Statistical analysis

The above experiments were carried out in triplicate replications. The data obtained from their mean values were used for statistical analysis of variance (ANOVA) using a Completely Randomized Design (CRD) for the interpretation of results.

Conclusion

In the present study, it was thus concluded that the halophilic and halotolerant bacteria isolated from the soils of agricultural fields lying along the southwest coastline of Saurashtra, Gujarat, showed a promising potentiality for production of the industrially important proteolytic, cellulolytic, and chitinolytic extremozymes and may have potential application in many industries especially cellulose and chitinous biomass conversion for biofuel production, etc. Besides, the isolates also represent a potent source of biocontrol agents. They may contribute to sustainable agriculture as an alternative to chemical pesticides against the control and management of fungal diseases, insect pests, and nematodes.

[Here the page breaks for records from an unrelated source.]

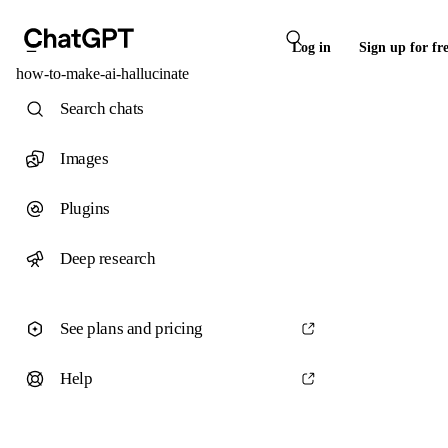
Log in
Sign up for fr
how-to-make-ai-hallucinate
Search chats
Images
Plugins
Deep research
See plans and pricing
Help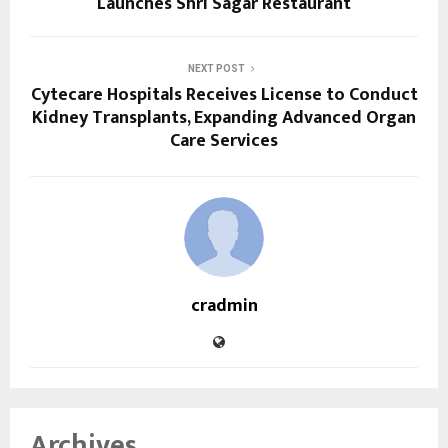
Launches Shri Sagar Restaurant
NEXT POST
Cytecare Hospitals Receives License to Conduct
Kidney Transplants, Expanding Advanced Organ
Care Services
cradmin
Archives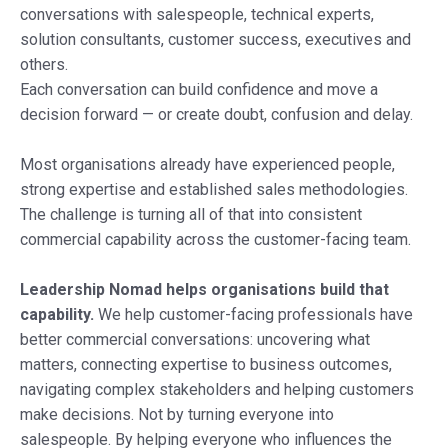
conversations with salespeople, technical experts,
solution consultants, customer success, executives and
others.
Each conversation can build confidence and move a
decision forward — or create doubt, confusion and delay.
Most organisations already have experienced people,
strong expertise and established sales methodologies.
The challenge is turning all of that into consistent
commercial capability across the customer-facing team.
Leadership Nomad helps organisations build that
capability.
We help customer-facing professionals have
better commercial conversations: uncovering what
matters, connecting expertise to business outcomes,
navigating complex stakeholders and helping customers
make decisions. Not by turning everyone into
salespeople. By helping everyone who influences the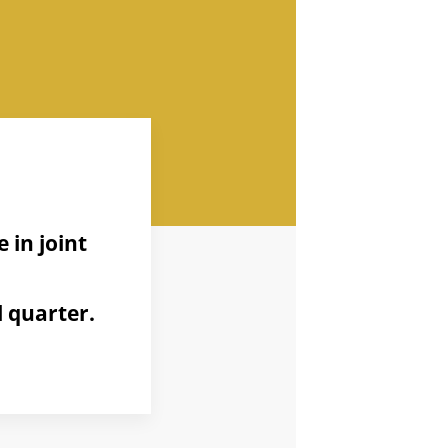
 in joint
 quarter.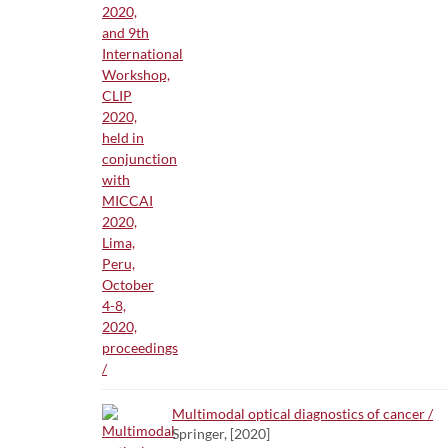
Multimodal optical diagnostics of cancer /
Springer, [2020]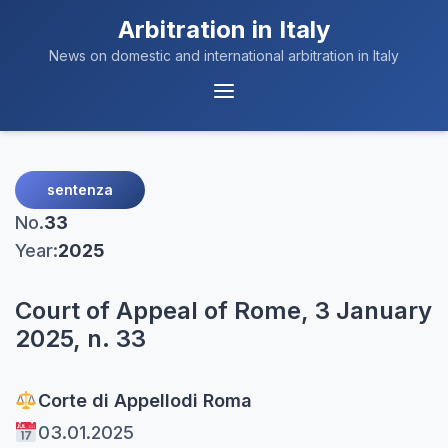
Arbitration in Italy
News on domestic and international arbitration in Italy
Menu
Navigation
sentenza
No.
33
Year:
2025
Court of Appeal of Rome, 3 January
2025, n. 33
Corte di Appello
di Roma
03.01.2025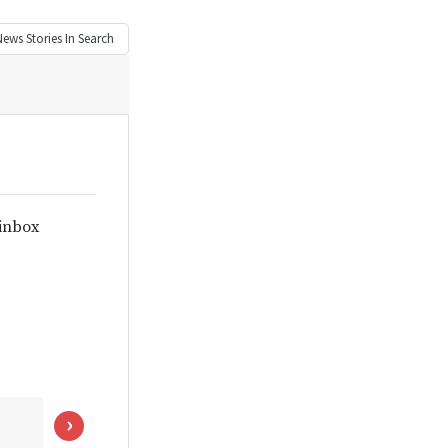
News
Stories In Search
 inbox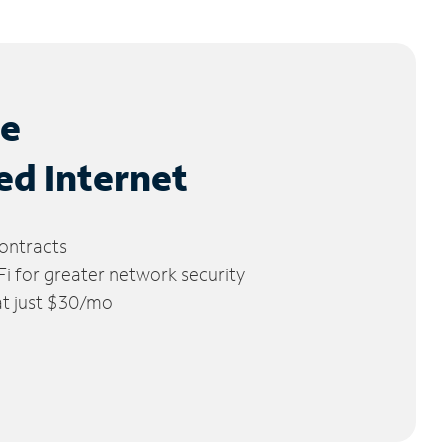
le
ed Internet
ontracts
 for greater network security
 at just $30/mo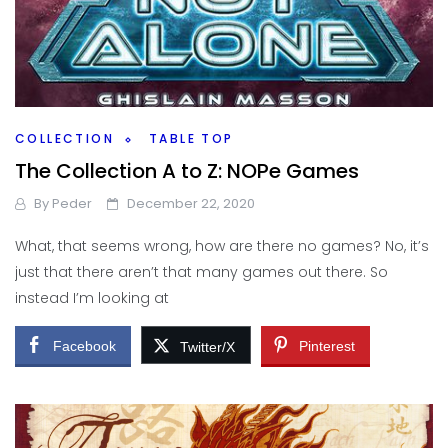
COLLECTION
TABLE TOP
The Collection A to Z: NOPe Games
By
Peder
December 22, 2020
What, that seems wrong, how are there no games? No, it’s
just that there aren’t that many games out there. So
instead I’m looking at
Facebook
Pinterest
Twitter/X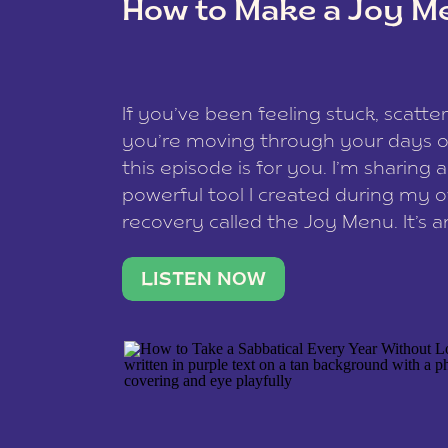
How to Make a Joy M
This site uses Akismet to redu
If you’ve been feeling stuck, scatter
data is processed
.
you’re moving through your days on
this episode is for you. I’m sharing 
powerful tool I created during my
recovery called the Joy Menu. It’s an
minute practice that helps you rec
what lights you up, reset your nervo
LISTEN NOW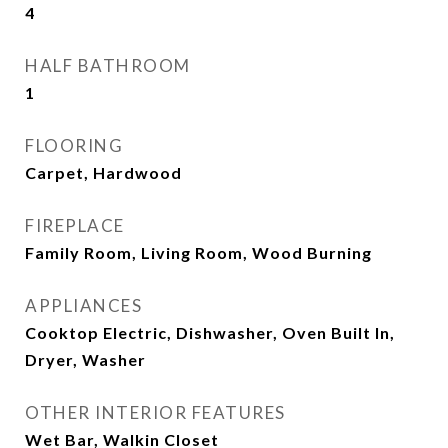
4
HALF BATHROOM
1
FLOORING
Carpet, Hardwood
FIREPLACE
Family Room, Living Room, Wood Burning
APPLIANCES
Cooktop Electric, Dishwasher, Oven Built In,
Dryer, Washer
OTHER INTERIOR FEATURES
Wet Bar, Walkin Closet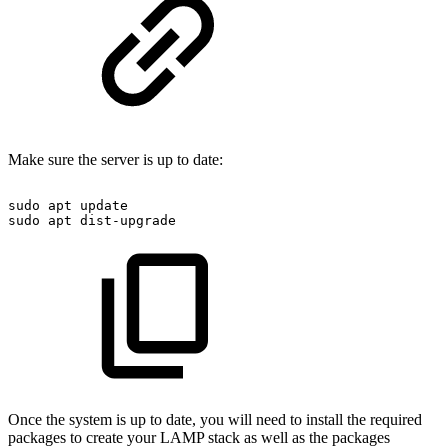
Make sure the server is up to date:
sudo
apt
update
sudo
apt
dist-upgrade
Once the system is up to date, you will need to install the required
packages to create your LAMP stack as well as the packages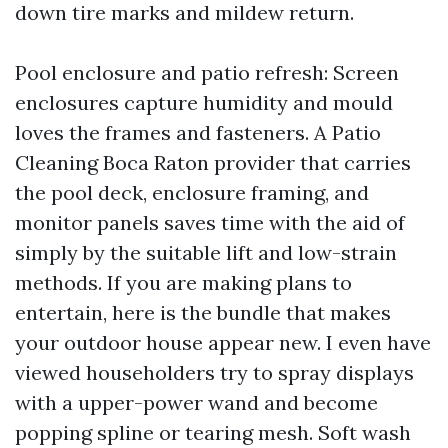
down tire marks and mildew return.
Pool enclosure and patio refresh: Screen
enclosures capture humidity and mould
loves the frames and fasteners. A Patio
Cleaning Boca Raton provider that carries
the pool deck, enclosure framing, and
monitor panels saves time with the aid of
simply by the suitable lift and low-strain
methods. If you are making plans to
entertain, here is the bundle that makes
your outdoor house appear new. I even have
viewed householders try to spray displays
with a upper-power wand and become
popping spline or tearing mesh. Soft wash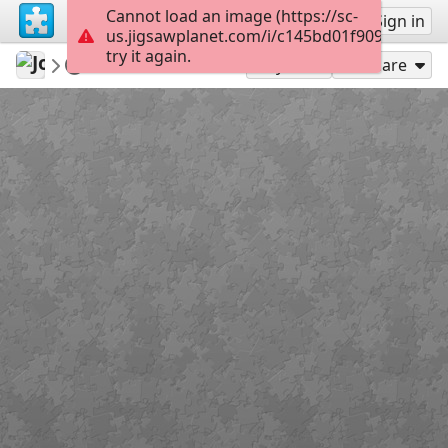
Cannot load an image (https://sc-
Sign up
Sign in
us.jigsawplanet.com/i/c145bd01f909400600a
try it again.
Jose195
dog
DK5959BD z
150
Play As
Share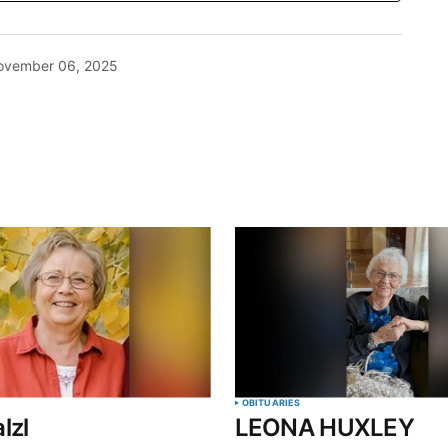
ovember 06, 2025
blished.
Required fields are marked
*
Your E-mail
*
OBITUARIES
lzl
LEONA HUXLEY
in this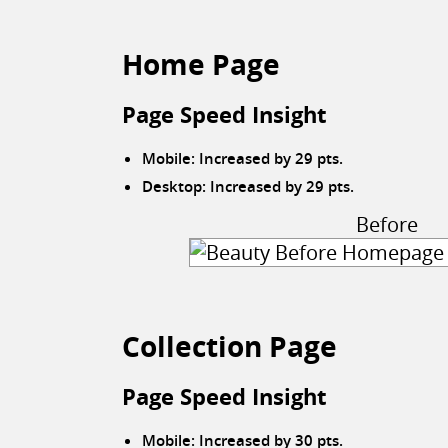
Home Page
Page Speed Insight
Mobile: Increased by 29 pts.
Desktop: Increased by 29 pts.
Before
Collection Page
Page Speed Insight
Mobile: Increased by 30 pts.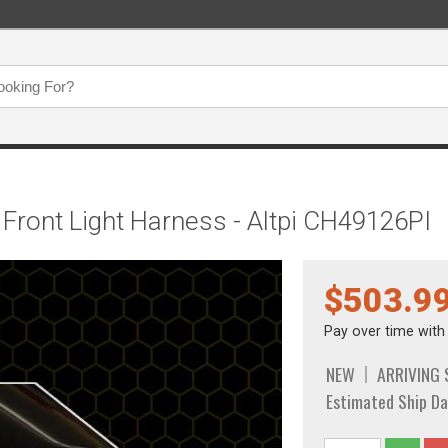
Front Light Harness - Altpi CH49126PI
$503.9
Pay over time wit
NEW
ARRIVING
Estimated Ship Da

However, the isolated halophilic and halotolerant bacteria's reported activities only hint at the possibility of such novel applications. Further study on the candidate isolates’ improvement for higher extremozyme production, their extraction, purification, characterization, and application trials are required for a detailed evaluation of their practical applications. Furthermore, the isolates also exhibited an appreciable potential for producing ectoine-compatible solute, as validated by the presence of its biosynthetic gene. Besides, the isolates also showed the presence of glycine betaine-compatible solute biosynthetic gene. Thus, these isolates may serve as a promising source of osmoprotectant-responsive genes for develo** osmotolerant transgenic plants against salinity, heat, and drought stresses, as already reported by many scientists. The study also suggests that there may be a correlation between compatible solutes and extremozyme production of the isolates under saline conditions. The compatible solutes could be playing a vital role in aiding the maintenance of normal extremozyme production by protecting them from salt-induced denaturation effects, potentially enhancing their stability and activity. However, this hypothesis is purely our assumption, and further investigation is required to confirm it.